Credit: J. Am. Chem. Soc.
This map depicts movement of lipids around a protein (white, center); dark blue represents the smallest displacement, red the largest.

A better picture of the poorly understood dynamics of biological membranes is now available, thanks to a team of Scandinavian researchers. Ilpo Vattulainen of Finland’s Tampere University of Technology and coworkers report using computer simulations to investigate individual proteins in lipid bilayers and found that proteins in cell membranes diffuse as complexes with 50 to 100 lipid molecules (J. Am.
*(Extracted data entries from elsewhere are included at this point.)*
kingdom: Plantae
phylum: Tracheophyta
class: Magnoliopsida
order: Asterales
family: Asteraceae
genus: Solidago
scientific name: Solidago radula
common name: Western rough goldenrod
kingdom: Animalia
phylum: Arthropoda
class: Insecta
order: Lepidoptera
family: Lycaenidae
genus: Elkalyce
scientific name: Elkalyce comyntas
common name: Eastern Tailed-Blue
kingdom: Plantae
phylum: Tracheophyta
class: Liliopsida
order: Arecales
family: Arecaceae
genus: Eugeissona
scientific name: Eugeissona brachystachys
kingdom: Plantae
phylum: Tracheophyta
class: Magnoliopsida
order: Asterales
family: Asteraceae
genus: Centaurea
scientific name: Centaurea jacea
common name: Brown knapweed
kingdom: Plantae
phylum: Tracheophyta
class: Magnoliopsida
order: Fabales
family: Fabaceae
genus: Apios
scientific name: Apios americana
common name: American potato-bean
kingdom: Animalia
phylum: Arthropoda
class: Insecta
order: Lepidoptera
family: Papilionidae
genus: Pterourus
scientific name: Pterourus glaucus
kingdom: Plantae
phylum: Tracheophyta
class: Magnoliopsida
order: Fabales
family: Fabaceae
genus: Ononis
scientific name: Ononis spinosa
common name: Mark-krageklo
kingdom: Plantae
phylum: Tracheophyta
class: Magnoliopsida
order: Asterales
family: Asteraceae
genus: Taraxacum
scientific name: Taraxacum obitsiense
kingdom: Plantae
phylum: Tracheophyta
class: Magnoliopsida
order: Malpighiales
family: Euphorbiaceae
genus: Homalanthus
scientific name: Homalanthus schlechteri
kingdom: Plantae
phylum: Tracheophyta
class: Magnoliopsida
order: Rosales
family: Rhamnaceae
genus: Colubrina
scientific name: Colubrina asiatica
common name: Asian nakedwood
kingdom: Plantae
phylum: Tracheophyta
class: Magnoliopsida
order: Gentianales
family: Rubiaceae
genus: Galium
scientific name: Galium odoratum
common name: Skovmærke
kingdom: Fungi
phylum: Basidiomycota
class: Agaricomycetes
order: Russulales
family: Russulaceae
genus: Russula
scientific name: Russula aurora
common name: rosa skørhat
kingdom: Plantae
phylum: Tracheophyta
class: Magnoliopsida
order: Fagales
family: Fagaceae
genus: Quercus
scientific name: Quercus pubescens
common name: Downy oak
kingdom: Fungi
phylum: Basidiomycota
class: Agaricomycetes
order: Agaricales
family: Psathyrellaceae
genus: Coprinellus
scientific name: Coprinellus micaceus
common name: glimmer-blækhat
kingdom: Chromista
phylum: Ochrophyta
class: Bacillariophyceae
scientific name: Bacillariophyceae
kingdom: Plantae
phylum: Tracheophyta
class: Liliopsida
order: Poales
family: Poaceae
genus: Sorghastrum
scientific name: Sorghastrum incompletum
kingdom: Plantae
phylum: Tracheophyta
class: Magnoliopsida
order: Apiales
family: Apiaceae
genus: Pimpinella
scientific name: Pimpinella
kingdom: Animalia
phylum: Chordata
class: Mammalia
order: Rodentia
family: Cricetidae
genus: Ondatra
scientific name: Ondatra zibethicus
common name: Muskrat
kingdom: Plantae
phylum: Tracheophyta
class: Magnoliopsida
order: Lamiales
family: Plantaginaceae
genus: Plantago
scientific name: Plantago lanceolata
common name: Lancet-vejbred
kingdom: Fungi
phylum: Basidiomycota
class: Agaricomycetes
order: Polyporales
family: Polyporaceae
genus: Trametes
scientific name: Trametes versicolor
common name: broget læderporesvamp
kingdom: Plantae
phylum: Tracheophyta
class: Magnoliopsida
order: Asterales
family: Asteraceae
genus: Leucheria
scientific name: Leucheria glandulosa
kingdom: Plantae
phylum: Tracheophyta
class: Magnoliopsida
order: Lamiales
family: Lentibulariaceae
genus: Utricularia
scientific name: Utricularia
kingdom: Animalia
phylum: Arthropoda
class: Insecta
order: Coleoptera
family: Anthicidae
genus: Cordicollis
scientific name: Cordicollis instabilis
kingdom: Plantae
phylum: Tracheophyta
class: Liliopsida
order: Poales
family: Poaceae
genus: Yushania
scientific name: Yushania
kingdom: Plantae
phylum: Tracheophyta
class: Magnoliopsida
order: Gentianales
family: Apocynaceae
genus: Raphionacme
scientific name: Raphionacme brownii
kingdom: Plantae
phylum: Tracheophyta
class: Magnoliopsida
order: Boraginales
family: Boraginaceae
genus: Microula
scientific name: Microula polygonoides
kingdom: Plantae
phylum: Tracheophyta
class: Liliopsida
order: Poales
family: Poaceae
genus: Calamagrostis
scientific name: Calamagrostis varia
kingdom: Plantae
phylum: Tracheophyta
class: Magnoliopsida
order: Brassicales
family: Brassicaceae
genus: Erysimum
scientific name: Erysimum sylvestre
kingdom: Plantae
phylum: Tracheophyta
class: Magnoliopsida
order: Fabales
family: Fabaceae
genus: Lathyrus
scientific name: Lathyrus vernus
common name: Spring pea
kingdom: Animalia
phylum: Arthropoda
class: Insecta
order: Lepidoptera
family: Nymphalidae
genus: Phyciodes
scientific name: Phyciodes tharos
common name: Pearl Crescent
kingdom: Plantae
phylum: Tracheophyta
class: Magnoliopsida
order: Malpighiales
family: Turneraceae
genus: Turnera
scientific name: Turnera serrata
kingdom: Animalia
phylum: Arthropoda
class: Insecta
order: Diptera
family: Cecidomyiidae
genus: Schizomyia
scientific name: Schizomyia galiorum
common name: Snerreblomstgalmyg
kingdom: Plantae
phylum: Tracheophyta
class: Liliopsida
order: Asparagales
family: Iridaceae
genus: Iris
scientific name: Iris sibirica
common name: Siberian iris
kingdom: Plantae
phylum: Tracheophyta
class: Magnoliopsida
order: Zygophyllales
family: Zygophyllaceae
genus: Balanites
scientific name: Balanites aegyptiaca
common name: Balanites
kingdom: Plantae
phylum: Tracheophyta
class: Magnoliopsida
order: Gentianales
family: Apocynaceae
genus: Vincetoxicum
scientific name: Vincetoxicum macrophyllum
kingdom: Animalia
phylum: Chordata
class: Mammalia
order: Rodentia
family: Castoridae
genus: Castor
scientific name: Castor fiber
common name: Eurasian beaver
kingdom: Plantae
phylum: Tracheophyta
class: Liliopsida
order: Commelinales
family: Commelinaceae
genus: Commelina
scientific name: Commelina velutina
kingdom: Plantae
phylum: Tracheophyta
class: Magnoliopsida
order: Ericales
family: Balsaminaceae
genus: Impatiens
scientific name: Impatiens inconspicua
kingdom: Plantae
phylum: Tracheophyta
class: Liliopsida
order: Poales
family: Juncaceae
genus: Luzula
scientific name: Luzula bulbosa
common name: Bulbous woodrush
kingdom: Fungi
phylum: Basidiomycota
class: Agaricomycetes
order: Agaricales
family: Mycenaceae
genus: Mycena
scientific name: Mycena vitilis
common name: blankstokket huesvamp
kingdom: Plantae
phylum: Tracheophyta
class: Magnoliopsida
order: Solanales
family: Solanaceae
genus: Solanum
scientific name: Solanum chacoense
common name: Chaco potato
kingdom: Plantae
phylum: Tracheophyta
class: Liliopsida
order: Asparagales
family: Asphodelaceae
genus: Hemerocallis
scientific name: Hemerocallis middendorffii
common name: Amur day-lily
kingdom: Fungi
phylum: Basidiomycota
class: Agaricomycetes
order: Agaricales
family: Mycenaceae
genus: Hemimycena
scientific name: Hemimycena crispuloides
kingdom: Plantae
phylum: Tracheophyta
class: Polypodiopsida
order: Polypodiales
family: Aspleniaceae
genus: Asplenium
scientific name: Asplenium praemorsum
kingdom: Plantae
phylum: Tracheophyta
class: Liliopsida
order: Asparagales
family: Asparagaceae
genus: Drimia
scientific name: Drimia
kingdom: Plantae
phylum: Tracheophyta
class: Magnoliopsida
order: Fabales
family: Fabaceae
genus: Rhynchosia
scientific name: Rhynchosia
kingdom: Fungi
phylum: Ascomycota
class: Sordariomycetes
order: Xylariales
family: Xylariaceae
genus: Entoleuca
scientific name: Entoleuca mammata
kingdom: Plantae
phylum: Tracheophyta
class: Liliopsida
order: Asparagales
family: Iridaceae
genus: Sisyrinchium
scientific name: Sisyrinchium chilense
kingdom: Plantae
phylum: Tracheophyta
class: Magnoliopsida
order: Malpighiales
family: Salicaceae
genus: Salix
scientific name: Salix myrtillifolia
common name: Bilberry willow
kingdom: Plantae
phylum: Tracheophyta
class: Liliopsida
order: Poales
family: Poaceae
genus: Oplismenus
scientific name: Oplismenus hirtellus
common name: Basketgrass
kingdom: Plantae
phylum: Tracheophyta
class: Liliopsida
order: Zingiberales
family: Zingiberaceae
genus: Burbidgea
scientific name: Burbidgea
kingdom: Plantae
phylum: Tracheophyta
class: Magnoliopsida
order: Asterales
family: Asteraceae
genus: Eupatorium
Chem. Soc., DOI: 10.1021/ja101481b). They determined that lipids close to a protein move much more slowly than the rest of the bilayer and that lipid motion is strongly correlated with the protein’s motion. In real membranes, the researchers note, the lipid-to-protein ratio is about 50:1. On that basis, they speculate that there are no “free” bulk lipids in biological membranes. In addition, the few lipids observed in crystal structures of membrane proteins “are apparently just the tip of the iceberg,” they write, because the protein-lipid complex appears to contain many more lipids. “These conclusions are certainly quite intriguing, but we have so far no experimental evidence of the significance of these simulations in real membranes,” says Petra Schwille, a biophysicist who studies biological membranes at the Technical University of Dresden, in Germany.